→ **Required action A**
According to the report on Westpac's earnings, how much did ANZ make?
→ **Required action B**
What is the Spanish translation of this sentence from the report on Westpac's earnings: "The company's net interest margin remained the same at 2%."
→ **Required action C**
Continue the report on Westpac's earnings from its last sentence.

→ **Document text**
It reached $1.05 billion, up from $931 million a year ago.
Westpac's result followed a trend established by other big banks, such as ANZ, which broke the $2 billion mark, and ASB, which made $1.4 billion.
Rising interest rates and bigger loans have generally been credited for these higher numbers.
On a cash basis, Westpac's earnings fell 2% to $1.04 billion.
By including extraordinary items, such as the sale of Fidelity Life, Westpac's cash earnings rose 15% to $1.17 billion.
The company's net interest margin remained the same at 2%.
Chief executive Catherine McGrath said Westpac NZ had good momentum.
“We’ve sought to turn more Kiwis into customers through great service and competitive offers,” she said.
“This has translated into good growth in mortgage and business lending market share in the past six months.”

→ **Listed records**
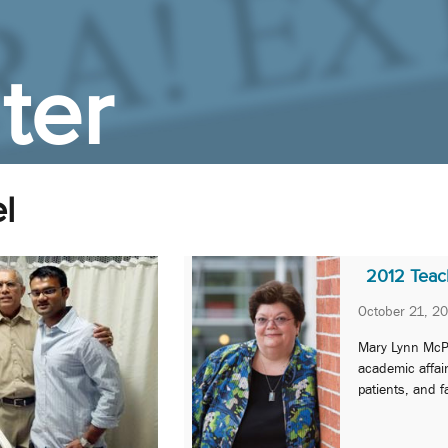
ter
l
2012 Teach
October 21, 2
Mary Lynn McPh
academic affai
patients, and f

→ **Exercise result A**
ANZ broke the $2 billion mark.

→ **Exercise result B**
El margen de interés neto de la empresa se mantuvo igual, en el 2 %.

→ **Exercise result C**
McGrath said despite the market volatility and a worsening global economic outlook, the fundamentals of the economy remained strong relative to other countries.
“Commodity prices are holding firm, exporters are being assisted by the subdued New Zealand dollar, and hospitality businesses will be pleased tourists are beginning to return.”
She added inflation remained a concern, but the rate of increase had peaked, according to her economists.
The New Zealand result was about a quarter of the result for Westpac Group, which is headquartered in Australia.